AMX-50
The AMX 50 (official designation) or AMX-50 was a French heavy tank designed in the immediate post Second World War period. It was proposed as, in succession, the French medium, heavy, and main battle tank and incorporated many advanced features. However, it was to suffer cancellation in the late 1950s due to unfavourable economic and political circumstances combined with delays in development.
Development
M 4
After the war the French Army possessed no modern tanks with a heavy armament. The ARL 44 was being developed, but this vehicle, though to be armed with a powerful 90 mm gun, could hardly be called modern, as its suspension system was obsolete. Therefore already in March 1945 the French industry had been invited to design a more satisfactory vehicle. The same year the AMX company (Atelier de Construction d'Issy-les-Moulineaux) presented its projet 141, a project to build the so-called M 4 prototype, armed with a 90 mm Schneider gun.

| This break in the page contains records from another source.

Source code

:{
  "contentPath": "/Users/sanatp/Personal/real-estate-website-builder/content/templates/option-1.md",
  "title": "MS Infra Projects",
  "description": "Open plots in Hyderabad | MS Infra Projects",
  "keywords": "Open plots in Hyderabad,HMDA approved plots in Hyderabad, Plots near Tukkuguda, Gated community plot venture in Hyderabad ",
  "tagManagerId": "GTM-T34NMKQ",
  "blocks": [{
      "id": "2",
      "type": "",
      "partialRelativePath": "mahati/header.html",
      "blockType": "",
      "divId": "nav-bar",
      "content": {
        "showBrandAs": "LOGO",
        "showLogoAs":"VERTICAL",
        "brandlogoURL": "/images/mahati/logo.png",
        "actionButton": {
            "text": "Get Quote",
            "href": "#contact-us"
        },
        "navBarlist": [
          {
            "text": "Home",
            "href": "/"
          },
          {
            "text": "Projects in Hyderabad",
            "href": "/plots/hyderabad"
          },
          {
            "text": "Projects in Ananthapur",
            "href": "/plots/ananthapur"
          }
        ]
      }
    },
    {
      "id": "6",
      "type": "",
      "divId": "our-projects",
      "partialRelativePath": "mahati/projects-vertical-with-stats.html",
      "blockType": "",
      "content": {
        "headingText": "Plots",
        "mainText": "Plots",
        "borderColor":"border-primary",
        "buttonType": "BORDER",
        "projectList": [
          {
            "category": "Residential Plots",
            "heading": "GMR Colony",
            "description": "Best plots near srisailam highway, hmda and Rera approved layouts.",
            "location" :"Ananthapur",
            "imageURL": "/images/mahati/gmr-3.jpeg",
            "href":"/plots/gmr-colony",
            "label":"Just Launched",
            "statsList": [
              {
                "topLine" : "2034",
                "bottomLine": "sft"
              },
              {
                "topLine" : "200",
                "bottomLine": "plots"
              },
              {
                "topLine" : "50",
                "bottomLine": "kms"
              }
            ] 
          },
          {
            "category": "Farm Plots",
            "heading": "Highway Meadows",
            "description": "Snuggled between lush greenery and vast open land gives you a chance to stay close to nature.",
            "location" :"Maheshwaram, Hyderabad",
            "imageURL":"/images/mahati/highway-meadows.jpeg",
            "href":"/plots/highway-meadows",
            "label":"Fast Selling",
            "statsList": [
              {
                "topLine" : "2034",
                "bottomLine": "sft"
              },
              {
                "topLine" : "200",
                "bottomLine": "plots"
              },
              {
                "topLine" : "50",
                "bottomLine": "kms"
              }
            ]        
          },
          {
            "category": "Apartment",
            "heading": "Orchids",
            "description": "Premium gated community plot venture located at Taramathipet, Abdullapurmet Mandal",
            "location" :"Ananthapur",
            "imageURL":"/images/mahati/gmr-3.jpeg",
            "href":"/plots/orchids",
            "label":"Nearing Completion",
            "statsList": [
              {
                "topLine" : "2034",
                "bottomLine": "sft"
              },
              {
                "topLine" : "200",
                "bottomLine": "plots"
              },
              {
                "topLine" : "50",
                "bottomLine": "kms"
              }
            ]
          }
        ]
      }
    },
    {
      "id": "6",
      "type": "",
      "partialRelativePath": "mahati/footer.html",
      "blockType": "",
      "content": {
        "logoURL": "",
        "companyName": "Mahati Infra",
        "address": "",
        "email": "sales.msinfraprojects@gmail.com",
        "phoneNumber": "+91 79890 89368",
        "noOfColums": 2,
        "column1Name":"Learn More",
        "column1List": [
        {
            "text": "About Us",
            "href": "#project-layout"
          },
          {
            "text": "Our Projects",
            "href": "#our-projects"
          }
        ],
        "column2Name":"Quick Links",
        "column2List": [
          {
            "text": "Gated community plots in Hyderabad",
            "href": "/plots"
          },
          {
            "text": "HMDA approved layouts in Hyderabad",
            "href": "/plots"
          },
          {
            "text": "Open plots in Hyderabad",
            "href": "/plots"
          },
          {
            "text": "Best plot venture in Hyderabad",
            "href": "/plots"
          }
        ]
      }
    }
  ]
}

The M 4 closely resembled the German King Tiger in general form, though the turret was to be made of welded sections; but to limit the weight to a desired thirty metric tonnes the proportions were rather smaller and the armour had a maximum of just thirty millimetres. Like the later German tanks of the war it had, in this case eight, overlapping road wheels. Part of the project was to study whether a modern torsion bar suspension should be used or the height lowered by ten centimetres through a fitting of leaf or coil springs.